Post Production



Alex started the process very early. Every time we came back to campus with some material, he was quick to have it on the timeline. Due to the fragmented nature of the shooting, the editing was equally as fragmented. There was never a point throughout the editing process where anything felt wholesome, including the rough cut we created.

If truth be told if you were to total all of the hours spent editing it wouldn’t add up to a great deal. Due to the nature of the film there was no dialogue to sync with the images so once they were on the timeline, at most, they would be needed to be moved later on. We gave ourselves 12 minutes on the time line and mapped out a structure on paper – placing footage in the estimated place in the film. The edit would be made up of so many fragmented sections that it seemed impossible to make progress. I would come in with Alex for a few hours here and there and just try and make as much headway as possible. It didn’t take long to assemble the archive and filled the first section of the film with photo’s and footage that was relevant to what Kay would be narrating. This was the easy part and we were twiddling our thumbs for a while.
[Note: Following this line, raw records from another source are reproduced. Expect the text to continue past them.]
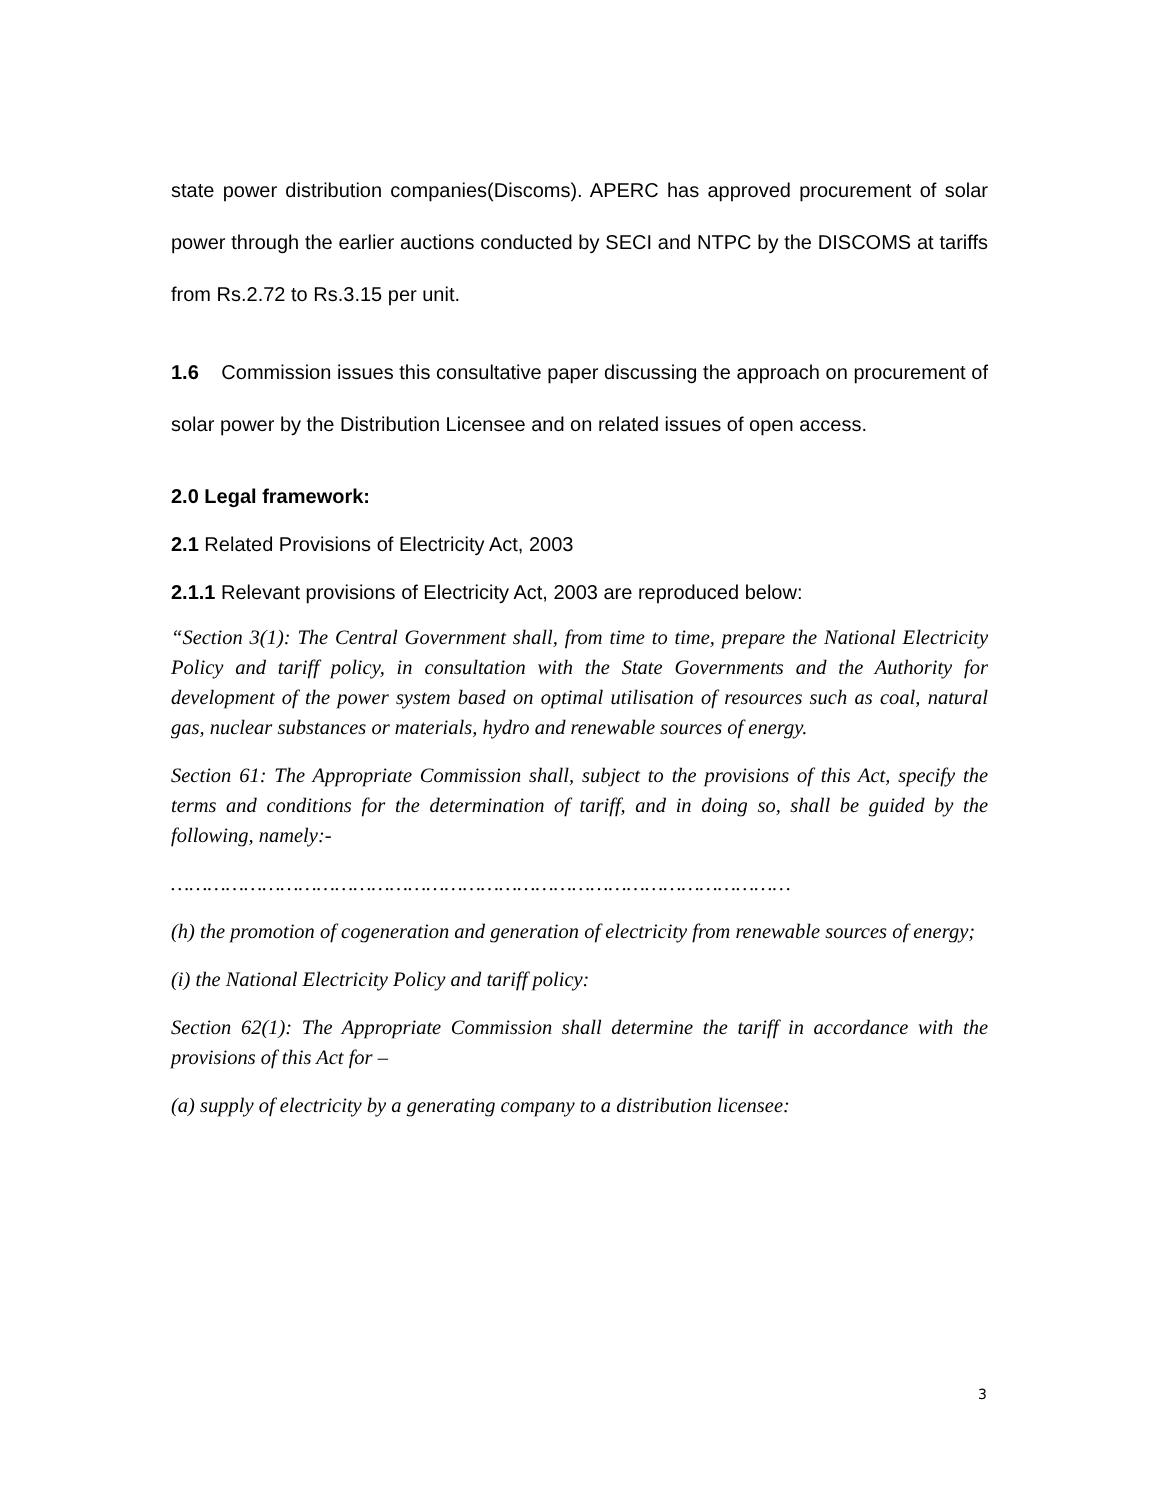state power distribution companies(Discoms). APERC has approved procurement of solar power through the earlier auctions conducted by SECI and NTPC by the DISCOMS at tariffs from Rs.2.72 to Rs.3.15 per unit.
1.6 Commission issues this consultative paper discussing the approach on procurement of solar power by the Distribution Licensee and on related issues of open access.
2.0 Legal framework:
2.1 Related Provisions of Electricity Act, 2003
2.1.1 Relevant provisions of Electricity Act, 2003 are reproduced below:
“Section 3(1): The Central Government shall, from time to time, prepare the National Electricity Policy and tariff policy, in consultation with the State Governments and the Authority for development of the power system based on optimal utilisation of resources such as coal, natural gas, nuclear substances or materials, hydro and renewable sources of energy.
Section 61: The Appropriate Commission shall, subject to the provisions of this Act, specify the terms and conditions for the determination of tariff, and in doing so, shall be guided by the following, namely:-
…………………………………………………………………………………………
(h) the promotion of cogeneration and generation of electricity from renewable sources of energy;
(i) the National Electricity Policy and tariff policy:
Section 62(1): The Appropriate Commission shall determine the tariff in accordance with the provisions of this Act for –
(a) supply of electricity by a generating company to a distribution licensee:
3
The first notable advancement was after we returned from the dance shoot. After a day of rest I gave Alex the footage and he preceded to arrange it. Rather than sit with him we decided that it might be useful to let him have a play and see what he could come up with. We met the next day and the results were amazing! The first assembly of the dance sequence was almost exactly as I wanted but there were a few issues to overcome. We shot using GH4 and Black Magic so the footage didn’t match. The Black Magic was more raw whilst the GH4 had more saturated colours. On top of this, some of the takes from the Black Magic set ups were not focused as much as we’d like but the ones that were featured inferior performances of the routine by the dancers. The GH4 gave us a get out clause but we would have to hope that we could match the colours in the grade. For now, we cut the sequence using only the Black Magic and awaited feedback.



ABOVE: A plot diagram to assist Alex with the edit

After we finally had all of the components (aside from a few exterior shots), it was really a case of slotting them into the holes that were left. We took segments of Kay’s freshly recorded narration and spaced them out into the relevant sections – tweaking the pacing of the visuals to suit. As we had recorded narration that was rewritten from Kay’s original interview we had options. The editing process in general went very smoothly. There were no major issues and our biggest problem was deciding which takes form our coverage of the dance sequence to use. This was a nice problem to have. In the end, we ended up brushing up the performance of the routine by cutting between the GH4 and the Black Magic. Instantly the routine had a better flow and this offset the initial worry about colour.


ABOVE: More plotting for Alex and I.

The colour grade took us 1 full day. I have zero technical affluence with regards to the colour grading process and can only suggest what I want it to look like. Sam had done a good job with framing, white balance, lighting and exposure – so half the job was done. Also, as the film relies of the use of archive footage and videos, there was a decent amount that didn’t need touching. The main job was lifting the colours from the flat image the camera gives, and making the aesthetic of the frame suit the tome of the narration. We made the image more dull and flat when Kay dresses the dark periods in his life and we lifted the brightness and saturation when more positive. We did have to match the GH4 – B.Magic footage and after consultation with Ana Barsukova and a quick tutorial, we managed to get them pretty much spot on.

The final elements were sound mixing, credits and music. We got Kay into the animation suite to create the main credits using his own handwriting in photoshop. It should have been easy but Kay made particularly hard work of it. Kay being Kay, was unhappy with any of his attempts and wanted ‘direction’ of which style to write! At this stage of the process I was not about to direct someones handwriting (as if the film wasn’t embellished enough)!. With my tongue firmly bitten, I politely asked him to, swiftly, write as naturally as he could – then left the room. My brother had composed the Swan Lake ballerina box chime in advance and the the rest of the music that appears in the film – all of which, are subtle interpretations of Swan Lake where the notes are mixed to create a sense of familiarity without necessarily being able to identify them as such. Pete did the sound mix for us and it was really a case of polishing and changing levels. I can’t take any credit for the quality of the sound. It was all recorded by Emily and mixed by Pete. I did have final say but when in the company of an expert such as Pete – it’s often best to ask there advice and run with it. Pete gets a good grasp of the project pretty quickly and is good at understanding what is required. In total we spent about 7 hours on the mix. If I had more time I would have done more (recorded my own effects etc.) , but the outcome is distinctly better than the rough cut.

The whole post production process was pretty smooth. This is due to two factors: Having the write team and doing the pre prod/production correctly. This is mainly down to Emily’s organisation of the project before production and Jess’s during. Alex likes to be hands on in the edit and didn’t just rely on me telling him what I wanted. He embraced the project and put his own stamp on it. The efficiency of the dance sequence and the pacing of the film as a whole is as much him as me. One thing’s for sure, I’ll be hunting Alex when it comes to my next project for editing.